Está nas manchetes, capas e chamadas dos noticiários há algumas semanas. A seca grave que atinge o Centro-Sul do Brasil, onde ficam os reservatórios das hidrelétricas responsáveis por 70% da geração nacional de energia, como Furnas (MG), faz o País enfrentar a pior crise energética dos últimos 20 anos.
Como um fantasma que assombra quem já está abalado pelo contexto caótico de pandemia, inflação e desemprego, o medo do “apagão” traz de volta à memória o racionamento de 2001, quando o Governo Federal realizou uma série de blecautes para evitar o colapso da rede de abastecimento.
Desta vez, ainda não há previsão de cortes, mas a conta de luz ganhou uma tarifa nova, de “Escassez Hídrica”, subindo para além da bandeira vermelha.
Para o futuro, a perspectiva é que, pela forma como o meio ambiente tem sido tratado, os ciclos de seca se tornem mais frequentes e graves, impactando a vida das pessoas nos aspectos mais básicos do dia a dia.

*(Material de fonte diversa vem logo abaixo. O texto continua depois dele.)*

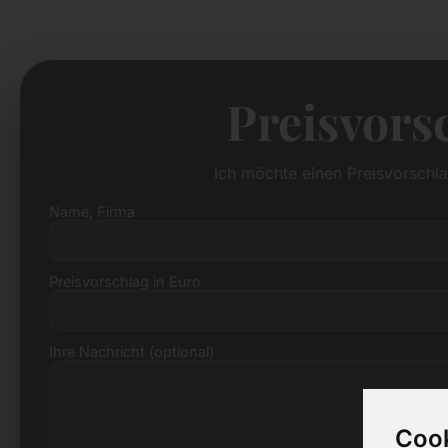
Preisvorsc
Ich möchte einen Preisvorschla
Name, Firma
Preisvorschlag in Euro
Ihre Nachricht (optional)
Cook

Velha conhecida de quem mora no Semiárido nordestino, a falta d’água se intensifica nos períodos de seca no Cerrado, o maior bioma brasileiro depois da Amazônia, que ocupa uma área de 2 milhões de m² do sul do Maranhão ao interior de São Paulo, equivalente a 25% do território nacional. E é um reflexo da ação humana sobre a natureza.
Os dados são do Projeto de Mapeamento Anual do Uso e Cobertura da Terra no Brasil (MapBiomas), rede colaborativa de pesquisadores criada em 2015, que utiliza imagens de satélites, a partir da plataforma Google Earth Engine, para uma análise das transformações na geografia do País desde 1985.
De acordo com o programa, que, no dia 23 de agosto, lançou uma plataforma dedicada aos recursos hídricos, o território nacional perdeu 15,7% de superfície aquática nos últimos 30 anos, caindo de 19.719.050 em 1991 para 16.631.572 hectares de área coberta por água em 2020, sem incluir lençóis freáticos e outras camadas subterrâneas (veja no infográfico abaixo).
A redução foi observada nos seis biomas, incluindo as regiões hidrográficas do São Francisco, que abrange o Sertão pernambucano, e do Atlântico Nordeste Oriental, onde fica a Região Metropolitana do Recife (RMR), a Zona da Mata e grande parte do Agreste.
A primeira, localizada na Caatinga, encolheu 12,3% de 2004 até o ano passado, enquanto a segunda, mais concentrada na Mata Atlântica, apresentou uma diminuição de 39% no mesmo período. Em todo o Estado, que teve um pico de 139.458 hectares 17 anos atrás, foram 106.767 hectares em 2020, 23% a menos.
As estatísticas indicam uma queda na disponibilidade de água, que compromete o nível dos reservatórios e, consequentemente, a geração de energia elétrica.
“Estamos muito próximos do esgotamento [dos recursos hídricos]”, vaticina o coordenador do MapBiomas Caatinga e professor do Programa de Modelagem em Ciências da Terra da Universidade Estadual de Feira de Santana (UEFS), Washington Franca Rocha.
Embora variações façam parte do ciclo hidrológico, o pesquisador considera que mudanças climáticas globais e intervenções humanas contribuem para a escassez. “Apesar de não podermos confrontar ainda com períodos de observação mais longos, estamos levantando a relação disso com as ameaças ambientais. O avanço do desmatamento é uma delas”, comenta.
Assim como o Pantanal e a Amazônia, a Caatinga sofre com a devastação, que, segundo Franca Rocha, também cresceu em Pernambuco, especialmente nas áreas próximas às divisas com o Ceará e a Paraíba.
Alguns sinais já são notados no meio ambiente, ainda que de maneira sutil. No interior do País, por exemplo, o pesquisador do MapBiomas cita estudos que mostram uma mudança no comportamento de espécies, como a de um tipo de beija-flor comum na Caatinga que tem sido encontrada na direção do Planalto Central.
“O que se observa é que as bordas do Cerrado estão ficando mais ‘áridas’, porque essas aves não iriam para outras áreas se as condições ambientais não fossem favoráveis”, comenta.